The way the practitioners knew their patient’s hobbies and tried to connect with them showed that the patient-practitioner relationship was more than just a formal relation and could have a positive effect on the motivation to self-management. When asked about the episode described above, the interviewee said:
I just see it as a new way of proving something and it motivates me […] [the nurse] knows I care about my sport and play computer games with my friends, and she knows I make bets with them, just for fun of course, but of course I want to be the best you possibly can be, instead of the worst you can be. (Boy 16)
Most interviewees told that they experienced the treatment relation as positive, especially their relationship with the nurse, who was the same in every consultation.
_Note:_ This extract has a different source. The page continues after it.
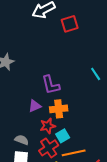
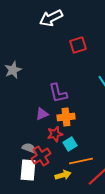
red square: (70, 24) -> (78, 45), moved
red cross: (49, 148) -> (41, 156), moved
Two interviewees said that they did not mind not seeing the same doctor in every consultation, as long as the nurse was the same, whereas one adolescent thought it was strange.
There has been a new doctor with [the nurse] every time it’s a bit … a bit weird in my opinion. I don’t know why … I think I can be open and I’m not afraid of talking to them, because they have their oath of silence. (Boy 16)
Overall, the adolescents mostly used the practitioners’ names when talking about them instead of calling them by their title. This gave the impression that the relationship with practitioners was familiar and important to the adolescents, making them feel safe in consultation. One interviewee said that if the nurse was present in consultation, she did not need her mother’s presence. Two interviewees said that the relationship mattered to the motivation to self-management, because the practitioners knew that the adolescents were not bad diabetics in case the blood sugar measurements were not optimal, and that they just had had a rough period. All in all, the analysis showed that the relationship to the practitioners mattered to most of the adolescents and affected their experience of feeling safe in consultation and motivated to self-management.